#### Information shown
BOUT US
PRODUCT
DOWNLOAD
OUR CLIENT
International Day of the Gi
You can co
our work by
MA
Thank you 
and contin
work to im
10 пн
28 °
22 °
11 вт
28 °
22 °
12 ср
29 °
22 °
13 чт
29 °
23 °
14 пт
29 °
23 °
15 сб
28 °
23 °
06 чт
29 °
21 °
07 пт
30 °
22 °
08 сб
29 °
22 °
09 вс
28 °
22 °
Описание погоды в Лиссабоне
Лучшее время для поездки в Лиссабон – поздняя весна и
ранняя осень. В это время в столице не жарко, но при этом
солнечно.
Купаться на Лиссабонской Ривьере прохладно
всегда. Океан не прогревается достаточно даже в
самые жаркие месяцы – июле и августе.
########
To do
Could you rewrite the rows above with "DOWNLOAD" replaced by "DOWNLOADS" and everything else left unchanged?

Problem solution
BOUT US
PRODUCT
DOWNLOADS
OUR CLIENT
International Day of the Gi
You can co
our work by
MA
Thank you 
and contin
work to im
10 пн
28 °
22 °
11 вт
28 °
22 °
12 ср
29 °
22 °
13 чт
29 °
23 °
14 пт
29 °
23 °
15 сб
28 °
23 °
06 чт
29 °
21 °
07 пт
30 °
22 °
08 сб
29 °
22 °
09 вс
28 °
22 °
Описание погоды в Лиссабоне
Лучшее время для поездки в Лиссабон – поздняя весна и
ранняя осень. В это время в столице не жарко, но при этом
солнечно.
Купаться на Лиссабонской Ривьере прохладно
всегда. Океан не прогревается достаточно даже в
самые жаркие месяцы – июле и августе.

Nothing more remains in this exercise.